■ WHAT IS REQUIRED:
Answer these questions from the text on math manipulatives below.
1. According to Belenky et al. (2009), what are metacognitive prompts?
2. The use of multi-sensory manipulatives is said to increase involvement and interaction in teaching which students?
3. According to D'angelo & Iliev (2012), what do deep understanding and the ability to apply learning to new contexts necessitate?

■ EXTRACTED TEXT:
-- Opening Marker --
Another connection is how the role of manipulatives and metacognition go hand in hand with young children's cognitive development. Metacognition is when one observes, tries, and reasons with various mathematical concepts. It is thinking about thinking; a way for student learning to be enhanced and for them to understand their own learning processes. Belenky et al. (2009) state, “metacognitive prompts are questions that ask students to reflect on various aspects of the learning materials and problem-solving process and have been hypothesized to facilitate abstraction and learning” (p. 103). Students given concrete manipulatives with metacognitive prompts have shown a better transfer of procedural skills than students given abstract manipulatives with problem focused prompts. As a result, the manipulatives utilized in mastering sophisticated cognitive skills taught in mathematics are critical to increasing comprehension.

The use of multi-sensory manipulatives as tools has been said to increase involvement and interaction in teaching ESL students. In a journal article, Stapleton (2014) stated the following: 

Students enjoy working with hands-on manipulatives which increase the opportunity for student involvement and interaction. Students who use the materials do not sit passively while the instructor attempts to verbally explain a concept. Students are encouraged to participate with other students, make connections with new concepts, and draw conclusions based on their understanding. (p. 162) 

This brings us to the next point: visualization. Where some students learn best with visuals, math manipulatives also aid with being able to conceptualize a math problem (Carbonneau, 2013). While students can recall material from books and lectures for short periods of time, deep understanding and the ability to apply what they've learned to new contexts necessitate conceptual understanding anchored in actual interactions with concrete objects (D’angelo & Iliev, 2012).
-- Closing Marker --
■ RECORD EXTRACTS:
-- Opening Marker --
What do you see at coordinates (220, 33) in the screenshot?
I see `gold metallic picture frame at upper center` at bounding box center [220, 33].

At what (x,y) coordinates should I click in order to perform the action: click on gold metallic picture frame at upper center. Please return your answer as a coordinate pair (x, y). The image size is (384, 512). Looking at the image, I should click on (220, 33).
-- Closing Marker --
-- Opening Marker --
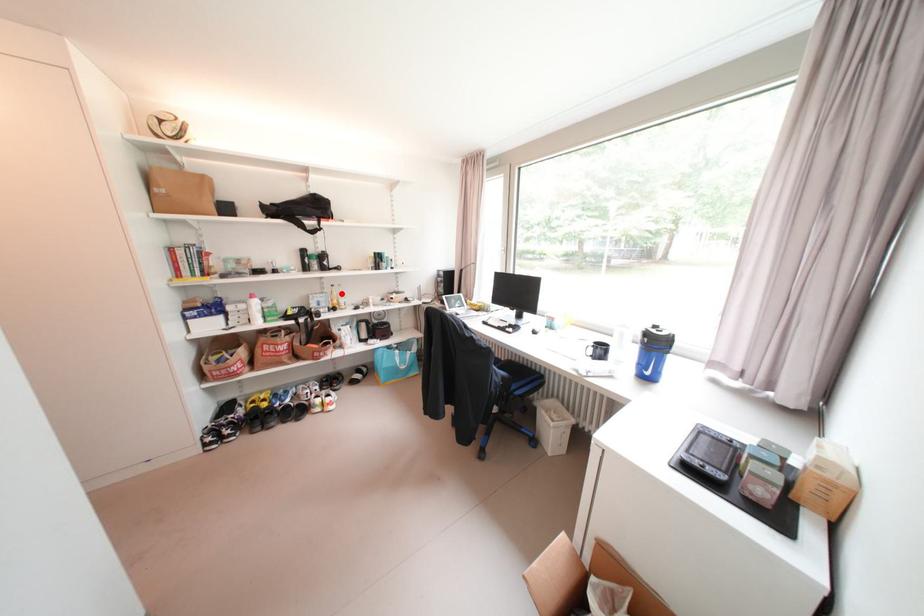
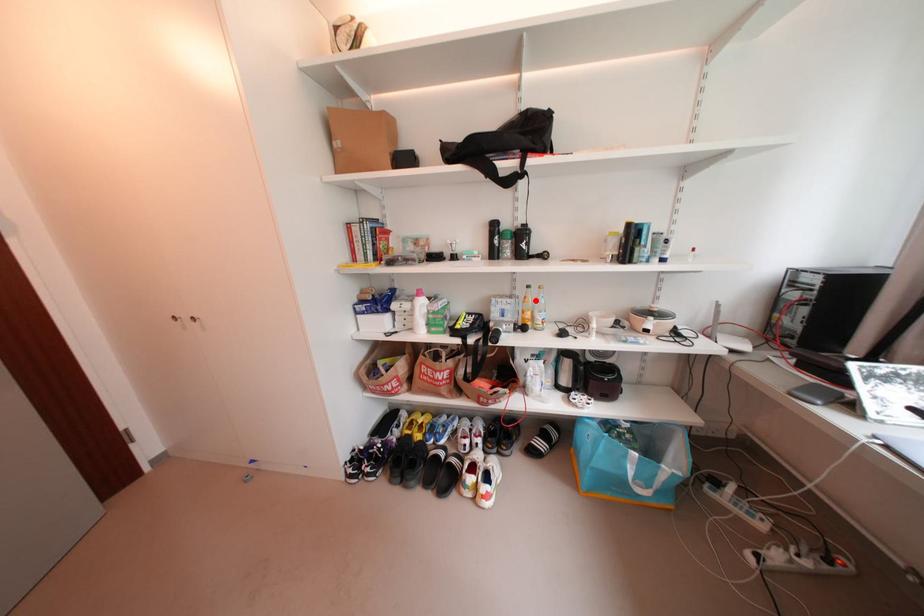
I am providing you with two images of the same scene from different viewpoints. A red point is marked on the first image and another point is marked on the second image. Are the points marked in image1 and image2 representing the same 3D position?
-- Closing Marker --
■ RESPONSE BELOW:
1. Questions that ask students to reflect on various aspects of the learning materials and problem-solving process.
2. ESL students.
3. Conceptual understanding anchored in actual interactions with concrete objects.